Justice Mokoko ordered the crown to ensure that there will be evidence today because he will not entertain their plea to postpone the case any further.

“The court is unhappy about this behaviour but for the sake of justice to be served the case will only be postponed till Thursday the 15th September this year,” Justice Mokoko said.

“I cannot under any circumstances postpone this matter to the 12th October,” he said.

“If on Thursday you are not ready to proceed with this matter, then do something about it.”

Without evidence, the law allows the crown to drop the charge against the accused person.

If the crown does not drop the charges, the law gives the judge powers to acquit the suspect.

This means that Matela could go scot-free if the crown fails to find the missing evidence.

Matela is accused of strangling and hitting his wife to death last year.

She sustained fatal injuries on the neck and other parts of the body.

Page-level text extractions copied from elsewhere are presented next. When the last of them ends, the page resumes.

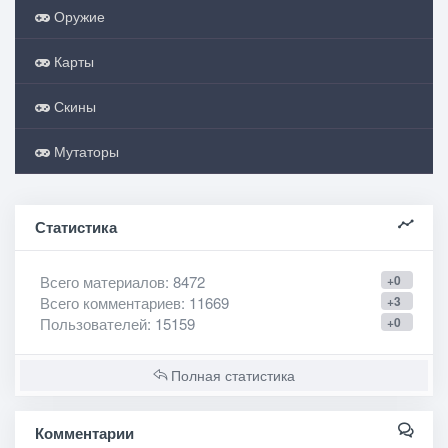
Оружие
Карты
Скины
Мутаторы
Статистика
Всего материалов
: 8472
+0
Всего комментариев
: 11669
+3
Пользователей
: 15159
+0
Полная статистика
Комментарии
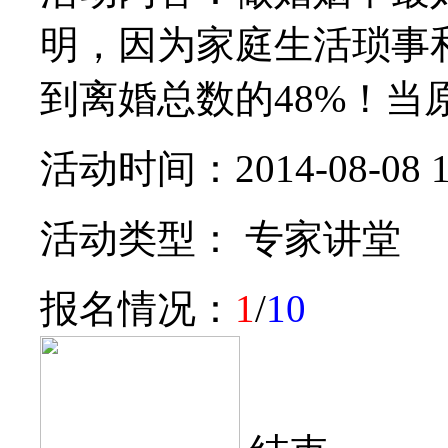
明，因为家庭生活琐事
到离婚总数的48%！当原
活动时间：2014-08-08 1
活动类型： 专家讲堂
报名情况：
1
/
10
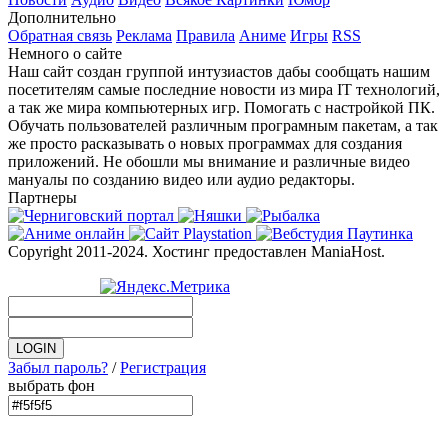
Дополнительно
Обратная связь
Реклама
Правила
Аниме
Игры
RSS
Немного о сайте
Наш сайт создан группой интузиастов дабы сообщать нашим
посетителям самые последние новости из мира IT технологий,
а так же мира компьютерных игр. Помогать с настройкой ПК.
Обучать пользователей различным програмным пакетам, а так
же просто расказывать о новых программах для создания
приложений. Не обошли мы внимание и различные видео
мануалы по созданию видео или аудио редакторы.
Партнеры
Copyright 2011-2024. Хостинг предоставлен ManiaHost.
Забыл пароль?
/
Регистрация
выбрать фон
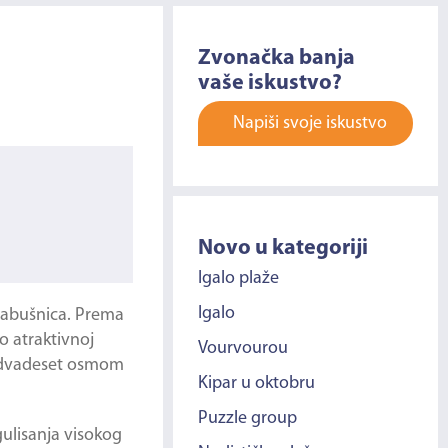
Zvonačka banja
vaše iskustvo?
Napiši svoje iskustvo
Novo u kategoriji
Igalo plaže
Igalo
 Babušnica. Prema
o atraktivnoj
Vourvourou
a dvadeset osmom
Kipar u oktobru
Puzzle group
gulisanja visokog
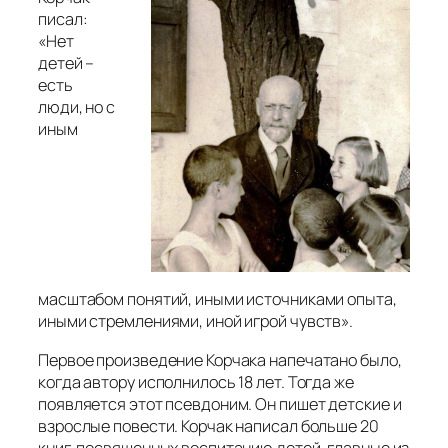
писал:
«Нет
детей –
есть
люди, но с
иным
масштабом понятий, иными источниками опыта,
иными стремлениями, иной игрой чувств».
Первое произведение Корчака напечатано было,
когда автору исполнилось 18 лет. Тогда же
появляется этот псевдоним. Он пишет детские и
взрослые повести. Корчак написал больше 20
книг, посвященных воспитанию детей, главные из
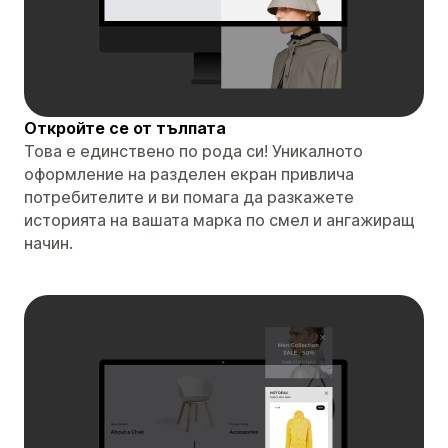
Откройте се от тълпата
Това е единствено по рода си! Уникалното
оформление на разделен екран привлича
потребителите и ви помага да разкажете
историята на вашата марка по смел и ангажиращ
начин.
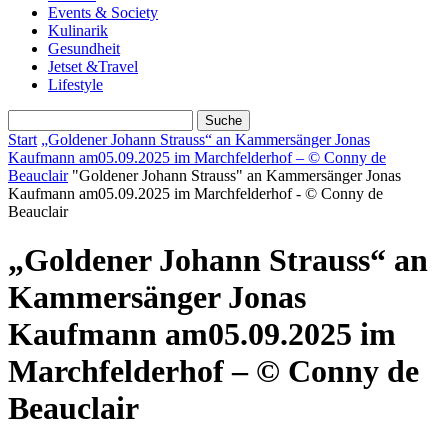
Events & Society
Kulinarik
Gesundheit
Jetset &Travel
Lifestyle
Start
„Goldener Johann Strauss“ an Kammersänger Jonas
Kaufmann am05.09.2025 im Marchfelderhof – © Conny de
Beauclair
"Goldener Johann Strauss" an Kammersänger Jonas
Kaufmann am05.09.2025 im Marchfelderhof - © Conny de
Beauclair
„Goldener Johann Strauss“ an
Kammersänger Jonas
Kaufmann am05.09.2025 im
Marchfelderhof – © Conny de
Beauclair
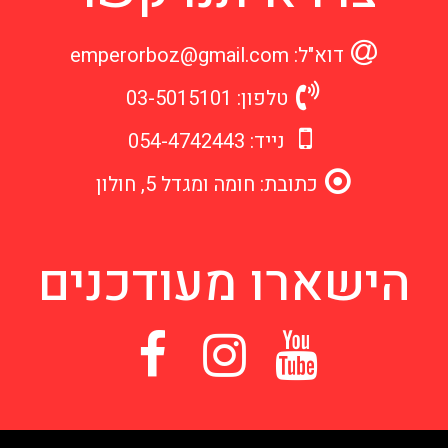
דוא"ל: emperorboz@gmail.com
טלפון: 03-5015101
נייד: 054-4742443
כתובת: חומה ומגדל 5, חולון
הישארו מעודכנים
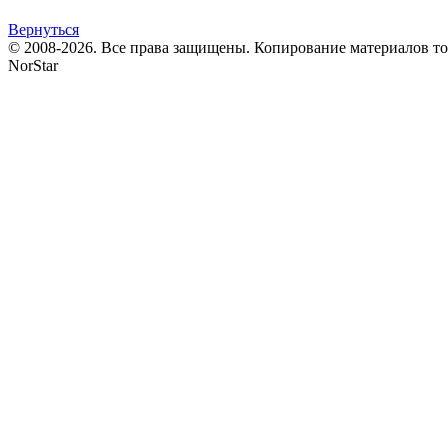
Вернуться
© 2008-2026. Все права защищены. Копирование материалов т
NorStar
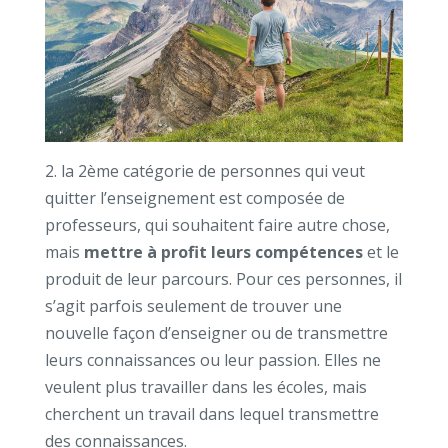
2. la 2ème catégorie de personnes qui veut
quitter l’enseignement est composée de
professeurs, qui souhaitent faire autre chose,
mais
mettre à profit leurs compétences
et le
produit de leur parcours. Pour ces personnes, il
s’agit parfois seulement de trouver une
nouvelle façon d’enseigner ou de transmettre
leurs connaissances ou leur passion. Elles ne
veulent plus travailler dans les écoles, mais
cherchent un travail dans lequel transmettre
des connaissances.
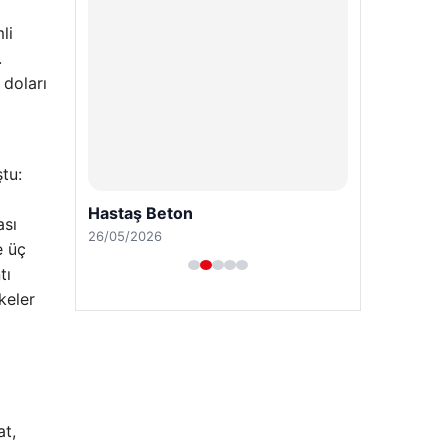
li
.
 doları
tu:
ası
e üç
tı
keler
at,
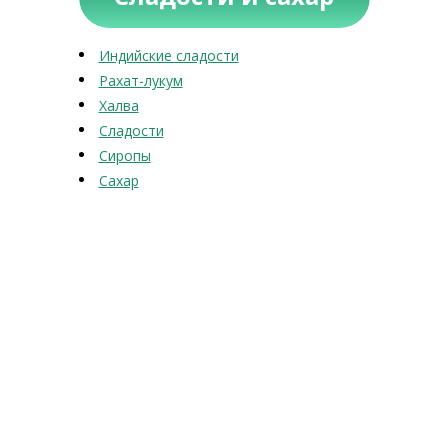
Индийские сладости
Рахат-лукум
Халва
Сладости
Сиропы
Сахар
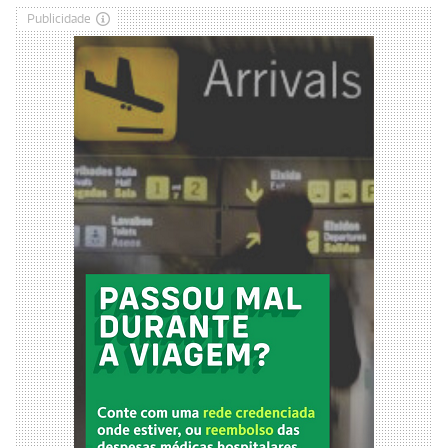
Publicidade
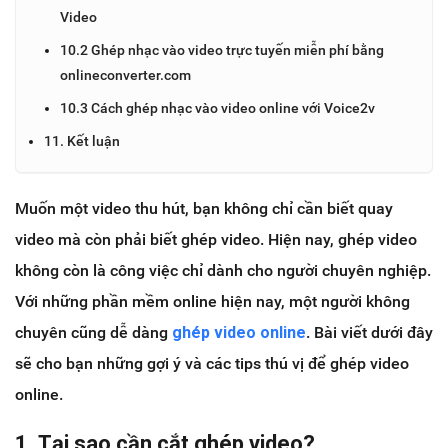
Video
10.2 Ghép nhạc vào video trực tuyến miễn phí bằng
onlineconverter.com
10.3 Cách ghép nhạc vào video online với Voice2v
11. Kết luận
Muốn một video thu hút, bạn không chỉ cần biết quay
video mà còn phải biết ghép video. Hiện nay, ghép video
không còn là công việc chỉ dành cho người chuyên nghiệp.
Với những phần mềm online hiện nay, một người không
chuyên cũng dễ dàng
ghép video online
. Bài viết dưới đây
sẽ cho bạn những gợi ý và các tips thú vị để ghép video
online.
1. Tại sao cần cắt ghép video?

It is understood that the crucial part of evidence against Matela is contained in a post-mortem report by pathologist Dr Lefatle Phakoana.

Matela had told High Court judge Justice Moroke Mokhesi, in opposing papers when the wife’s maiden family petitioned the court to interdict him from burying her, that she had died of natural causes.

Justice Mokhesi granted the application relying on Dr Phakoana’s findings.

Justice Mokhesi said Matela had lied saying that his wife had died of natural causes.

The judge said Matela had to explain what had caused the bruises and internal bleeding Dr Phakoana found on the wife’s body.

“From the onset it should be stated that (Matela)’s version that the deceased died of natural causes is clearly untenable when seen in the light of the post-mortem report and I accordingly reject it,” Justice Mokhesi said.

“(Matela)’s version ignored the finding of the post-mortem examination in favour of a superficial examination of the deceased,” he said.

“When the version of (Matela) is assessed against these common cause facts, it will be seen it is curious and pales into a state which beggars belief.”

Matela had relied on a medical report of one Dr Mosese that his wife had died of natural causes, “in total disregard to the post-mortem report”.

Justice Mokhesi said this was “opportunistic and ridiculous”.

He said Matela curiously did “not even make a fleeting mention of the post-mortem when he protests his innocence”.

“He does not even say on what surface, if any, the deceased fell which could have resulted in such a traumatic activity,” he said.

Dr Phakoana had stated in the post-mortem report that “there were multiple bruises on the chest, a bruise on the left eye, bruises and scratches on the neck”.

He also found a “subcutaneous bleeding in the muscles of the neck and scalp”.

He said there was collection of blood in the subdural space of the brain, massive blood collection in the thoracic cavity, a lot of blood in the peritoneal cavity and a laceration of the liver with a lot of blood in the peritoneal cavity.